What is needed is an exact copy of all the entries.
*** MATERIAL PROVIDED ***
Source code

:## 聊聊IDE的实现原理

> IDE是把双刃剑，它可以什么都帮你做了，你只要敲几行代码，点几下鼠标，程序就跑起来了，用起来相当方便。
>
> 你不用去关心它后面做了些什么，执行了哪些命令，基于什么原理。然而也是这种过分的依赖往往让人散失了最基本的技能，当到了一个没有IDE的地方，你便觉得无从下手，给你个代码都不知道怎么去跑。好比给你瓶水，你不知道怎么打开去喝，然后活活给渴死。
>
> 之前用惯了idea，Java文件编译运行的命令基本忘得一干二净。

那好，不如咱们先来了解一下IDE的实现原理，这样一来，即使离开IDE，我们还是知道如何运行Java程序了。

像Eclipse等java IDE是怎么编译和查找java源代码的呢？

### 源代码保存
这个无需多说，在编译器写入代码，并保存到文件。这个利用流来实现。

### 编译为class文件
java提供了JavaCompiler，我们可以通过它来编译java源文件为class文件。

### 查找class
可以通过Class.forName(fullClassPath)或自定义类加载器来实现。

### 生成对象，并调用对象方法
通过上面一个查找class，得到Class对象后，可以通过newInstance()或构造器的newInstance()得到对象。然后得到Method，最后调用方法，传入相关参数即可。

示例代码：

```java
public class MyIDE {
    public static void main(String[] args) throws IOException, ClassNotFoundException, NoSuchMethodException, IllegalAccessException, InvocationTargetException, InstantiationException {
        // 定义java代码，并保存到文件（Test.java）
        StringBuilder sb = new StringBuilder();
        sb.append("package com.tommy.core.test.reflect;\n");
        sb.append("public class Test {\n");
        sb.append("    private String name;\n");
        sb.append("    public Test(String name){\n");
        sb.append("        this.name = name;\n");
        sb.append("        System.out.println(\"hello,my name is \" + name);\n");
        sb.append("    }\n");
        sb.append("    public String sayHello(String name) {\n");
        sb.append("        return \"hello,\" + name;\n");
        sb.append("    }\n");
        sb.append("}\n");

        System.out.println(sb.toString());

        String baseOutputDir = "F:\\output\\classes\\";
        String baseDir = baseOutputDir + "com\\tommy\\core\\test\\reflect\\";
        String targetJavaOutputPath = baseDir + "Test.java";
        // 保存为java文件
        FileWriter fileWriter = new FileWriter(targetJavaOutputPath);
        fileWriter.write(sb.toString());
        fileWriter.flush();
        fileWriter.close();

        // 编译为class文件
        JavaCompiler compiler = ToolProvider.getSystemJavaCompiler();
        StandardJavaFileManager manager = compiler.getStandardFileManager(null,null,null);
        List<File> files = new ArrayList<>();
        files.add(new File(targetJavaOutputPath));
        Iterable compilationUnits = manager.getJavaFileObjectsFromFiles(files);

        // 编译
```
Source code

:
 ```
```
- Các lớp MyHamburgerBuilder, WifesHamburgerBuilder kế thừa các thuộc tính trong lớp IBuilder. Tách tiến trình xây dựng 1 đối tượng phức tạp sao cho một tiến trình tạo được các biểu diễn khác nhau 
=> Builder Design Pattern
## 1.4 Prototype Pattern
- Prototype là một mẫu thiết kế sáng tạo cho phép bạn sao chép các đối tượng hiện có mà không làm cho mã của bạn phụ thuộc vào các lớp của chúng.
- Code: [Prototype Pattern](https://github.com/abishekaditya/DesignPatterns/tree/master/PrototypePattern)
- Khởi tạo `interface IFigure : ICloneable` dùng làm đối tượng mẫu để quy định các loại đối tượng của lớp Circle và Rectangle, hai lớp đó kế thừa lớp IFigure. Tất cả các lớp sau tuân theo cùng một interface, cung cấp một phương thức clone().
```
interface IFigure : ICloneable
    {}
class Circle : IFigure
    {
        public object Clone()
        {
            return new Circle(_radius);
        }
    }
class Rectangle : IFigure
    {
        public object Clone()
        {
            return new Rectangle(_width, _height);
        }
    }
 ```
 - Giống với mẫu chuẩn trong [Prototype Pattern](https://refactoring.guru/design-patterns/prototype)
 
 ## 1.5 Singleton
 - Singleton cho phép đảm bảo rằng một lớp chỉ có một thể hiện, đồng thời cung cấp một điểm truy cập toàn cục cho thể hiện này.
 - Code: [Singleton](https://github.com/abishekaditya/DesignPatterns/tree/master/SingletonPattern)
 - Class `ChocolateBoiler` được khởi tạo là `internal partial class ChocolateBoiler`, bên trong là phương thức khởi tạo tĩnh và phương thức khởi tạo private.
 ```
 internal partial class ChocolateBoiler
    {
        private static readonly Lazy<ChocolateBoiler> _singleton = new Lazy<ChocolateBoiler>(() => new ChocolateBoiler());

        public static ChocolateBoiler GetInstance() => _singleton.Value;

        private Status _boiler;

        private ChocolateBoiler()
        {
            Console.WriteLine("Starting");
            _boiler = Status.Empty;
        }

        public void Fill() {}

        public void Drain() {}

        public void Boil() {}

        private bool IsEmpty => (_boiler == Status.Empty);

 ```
*** End of MATERIAL PROVIDED ***
RESPONSE BELOW:
Source code

:## 聊聊IDE的实现原理

> IDE是把双刃剑，它可以什么都帮你做了，你只要敲几行代码，点几下鼠标，程序就跑起来了，用起来相当方便。
>
> 你不用去关心它后面做了些什么，执行了哪些命令，基于什么原理。然而也是这种过分的依赖往往让人散失了最基本的技能，当到了一个没有IDE的地方，你便觉得无从下手，给你个代码都不知道怎么去跑。好比给你瓶水，你不知道怎么打开去喝，然后活活给渴死。
>
> 之前用惯了idea，Java文件编译运行的命令基本忘得一干二净。

那好，不如咱们先来了解一下IDE的实现原理，这样一来，即使离开IDE，我们还是知道如何运行Java程序了。

像Eclipse等java IDE是怎么编译和查找java源代码的呢？

### 源代码保存
这个无需多说，在编译器写入代码，并保存到文件。这个利用流来实现。

### 编译为class文件
java提供了JavaCompiler，我们可以通过它来编译java源文件为class文件。

### 查找class
可以通过Class.forName(fullClassPath)或自定义类加载器来实现。

### 生成对象，并调用对象方法
通过上面一个查找class，得到Class对象后，可以通过newInstance()或构造器的newInstance()得到对象。然后得到Method，最后调用方法，传入相关参数即可。

示例代码：

```java
public class MyIDE {
    public static void main(String[] args) throws IOException, ClassNotFoundException, NoSuchMethodException, IllegalAccessException, InvocationTargetException, InstantiationException {
        // 定义java代码，并保存到文件（Test.java）
        StringBuilder sb = new StringBuilder();
        sb.append("package com.tommy.core.test.reflect;\n");
        sb.append("public class Test {\n");
        sb.append("    private String name;\n");
        sb.append("    public Test(String name){\n");
        sb.append("        this.name = name;\n");
        sb.append("        System.out.println(\"hello,my name is \" + name);\n");
        sb.append("    }\n");
        sb.append("    public String sayHello(String name) {\n");
        sb.append("        return \"hello,\" + name;\n");
        sb.append("    }\n");
        sb.append("}\n");

        System.out.println(sb.toString());

        String baseOutputDir = "F:\\output\\classes\\";
        String baseDir = baseOutputDir + "com\\tommy\\core\\test\\reflect\\";
        String targetJavaOutputPath = baseDir + "Test.java";
        // 保存为java文件
        FileWriter fileWriter = new FileWriter(targetJavaOutputPath);
        fileWriter.write(sb.toString());
        fileWriter.flush();
        fileWriter.close();

        // 编译为class文件
        JavaCompiler compiler = ToolProvider.getSystemJavaCompiler();
        StandardJavaFileManager manager = compiler.getStandardFileManager(null,null,null);
        List<File> files = new ArrayList<>();
        files.add(new File(targetJavaOutputPath));
        Iterable compilationUnits = manager.getJavaFileObjectsFromFiles(files);

        // 编译
```
Source code

:
 ```
```
- Các lớp MyHamburgerBuilder, WifesHamburgerBuilder kế thừa các thuộc tính trong lớp IBuilder. Tách tiến trình xây dựng 1 đối tượng phức tạp sao cho một tiến trình tạo được các biểu diễn khác nhau 
=> Builder Design Pattern
## 1.4 Prototype Pattern
- Prototype là một mẫu thiết kế sáng tạo cho phép bạn sao chép các đối tượng hiện có mà không làm cho mã của bạn phụ thuộc vào các lớp của chúng.
- Code: [Prototype Pattern](https://github.com/abishekaditya/DesignPatterns/tree/master/PrototypePattern)
- Khởi tạo `interface IFigure : ICloneable` dùng làm đối tượng mẫu để quy định các loại đối tượng của lớp Circle và Rectangle, hai lớp đó kế thừa lớp IFigure. Tất cả các lớp sau tuân theo cùng một interface, cung cấp một phương thức clone().
```
interface IFigure : ICloneable
    {}
class Circle : IFigure
    {
        public object Clone()
        {
            return new Circle(_radius);
        }
    }
class Rectangle : IFigure
    {
        public object Clone()
        {
            return new Rectangle(_width, _height);
        }
    }
 ```
 - Giống với mẫu chuẩn trong [Prototype Pattern](https://refactoring.guru/design-patterns/prototype)
 
 ## 1.5 Singleton
 - Singleton cho phép đảm bảo rằng một lớp chỉ có một thể hiện, đồng thời cung cấp một điểm truy cập toàn cục cho thể hiện này.
 - Code: [Singleton](https://github.com/abishekaditya/DesignPatterns/tree/master/SingletonPattern)
 - Class `ChocolateBoiler` được khởi tạo là `internal partial class ChocolateBoiler`, bên trong là phương thức khởi tạo tĩnh và phương thức khởi tạo private.
 ```
 internal partial class ChocolateBoiler
    {
        private static readonly Lazy<ChocolateBoiler> _singleton = new Lazy<ChocolateBoiler>(() => new ChocolateBoiler());

        public static ChocolateBoiler GetInstance() => _singleton.Value;

        private Status _boiler;

        private ChocolateBoiler()
        {
            Console.WriteLine("Starting");
            _boiler = Status.Empty;
        }

        public void Fill() {}

        public void Drain() {}

        public void Boil() {}

        private bool IsEmpty => (_boiler == Status.Empty);

 ```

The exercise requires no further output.